In the fourth of a series on the elite SA athletes striving to carry the flag at the 2024 Olympics, Team SA looks at the talented Matthew Sates.

Matthew Sates made a statement last year by winning the overall FINA World Cup Swimming Series, with a total of 227 points across the four competitions and $140,000 in prize money.

The then 18-year-old won 18 medals – 13 gold, four silver and one bronze – while setting three junior world records, including the 200-metre individual medley (1:51.45), the 200-metre freestyle (1:40.65) and the 400-metre freestyle (3:37.92).

 
 

Last month, Sates began the defence of his overall World Cup title by breaking the oldest men’s African short-course record with a personal best of 3:36.30 in the 400m freestyle, finishing ahead of American Kieran Smith.

“This is my favourite pool in the world,” Sates said afterwards. “This race means a lot to me. Coming in as 2021 overall Swimming World Cup champ and winning my first race of the 2022 short-course season, I was pretty nervous coming into this, knowing that this race would be the determining factor. I went faster than last year. A year ago I was splitting a 3:40, 3:39 and now I’m on a 3:36 so I’m happy with that, for sure.”
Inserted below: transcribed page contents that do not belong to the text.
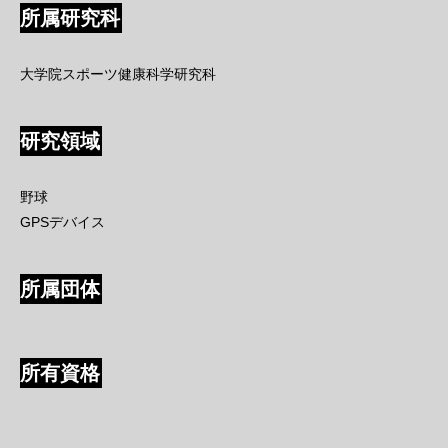
所属研究科
大学院スポーツ健康科学研究科
研究領域
野球
GPSデバイス
所属団体
所有資格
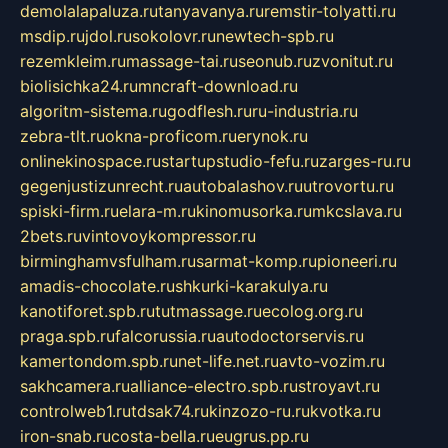
demolalapaluza.ru
tanyavanya.ru
remstir-tolyatti.ru
msdip.ru
jdol.ru
sokolovr.ru
newtech-spb.ru
rezemkleim.ru
massage-tai.ru
seonub.ru
zvonitut.ru
biolisichka24.ru
mncraft-download.ru
algoritm-sistema.ru
godflesh.ru
ru-industria.ru
zebra-tlt.ru
okna-proficom.ru
erynok.ru
onlinekinospace.ru
startupstudio-fefu.ru
zarges-ru.ru
gegenjustizunrecht.ru
autobalashov.ru
utrovortu.ru
spiski-firm.ru
elara-m.ru
kinomusorka.ru
mkcslava.ru
2bets.ru
vintovoykompressor.ru
birminghamvsfulham.ru
sarmat-komp.ru
pioneeri.ru
amadis-chocolate.ru
shkurki-karakulya.ru
kanotiforet.spb.ru
tutmassage.ru
ecolog.org.ru
praga.spb.ru
falcorussia.ru
autodoctorservis.ru
kamertondom.spb.ru
net-life.net.ru
avto-vozim.ru
sakhcamera.ru
alliance-electro.spb.ru
stroyavt.ru
controlweb1.ru
tdsak74.ru
kinzozo-ru.ru
kvotka.ru
iron-snab.ru
costa-bella.ru
eugrus.pp.ru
Sates picked up three more golds over the next two days, in the 200-metre individual medley (1:51.64), the 400-metre individual medley (4:02.95) and the 200-metre freestyle (1:40.88).

On day one of the second leg in Toronto, Sates struck gold twice – in the 400-metre freestyle (3:37.52) where he once again beat Smith, and in the 400-metre individual medley (4:02.65) where he powered past Hungarian Hubert Kos in the freestyle leg of the race. And on day three, he won the 400-metre individual medley in 4:02.65.

Those performances helped Sates move on from the 2022 Commonwealth Games in Birmingham where his best finish had been fourth in the 400-metre individual medley (4:16.61). He also swam in last year’s Tokyo Olympics, finishing 14th in the 200-metre individual medley and 32nd in the 100-metre butterfly.

However, Sates would have regarded both of those Games as stepping stones to greater things, with the results less important than the experience gained.

Sates was born and raised in Pietermaritzburg, where he attended St Charles College. He began swimming at a young age and was trained by Wayne Riddin at Seals Swimming Club.

When his coach had back surgery at the beginning of this year, Sates decided to head to the US to try out the college scene. He won the 500-yard freestyle for the University of Georgia at the NCAA Championships in an NCAA record time of 4:06.61, before returning to Maritzburg to become a professional swimmer and reconnect with Ridden.

 

“I love swimming and for as long as I can remember I dreamed of competing on the world’s biggest stage as a professional,” Sates said.

In April, Sates won four titles at the SA National Championships in Gqeberha, including the blue riband 100m freestyle in a personal best of 48.97. And in May, he completed an incredible clean sweep of golds in each of his nine events in the Mare Nostrum Swim Tour in Europe.

“Racing swimmers at this level has been amazing although when you suddenly realise you are racing for big prize money, it does make you a bit nervous. But I’ve always been told to concentrate on the race and performance, so that’s worked for me,” said Sates, who has been tipped by many as a future swimming superstar, including SA’s most decorated Olympian, Chad de Clos.

Paris 2024 could be where he lives up to that billing.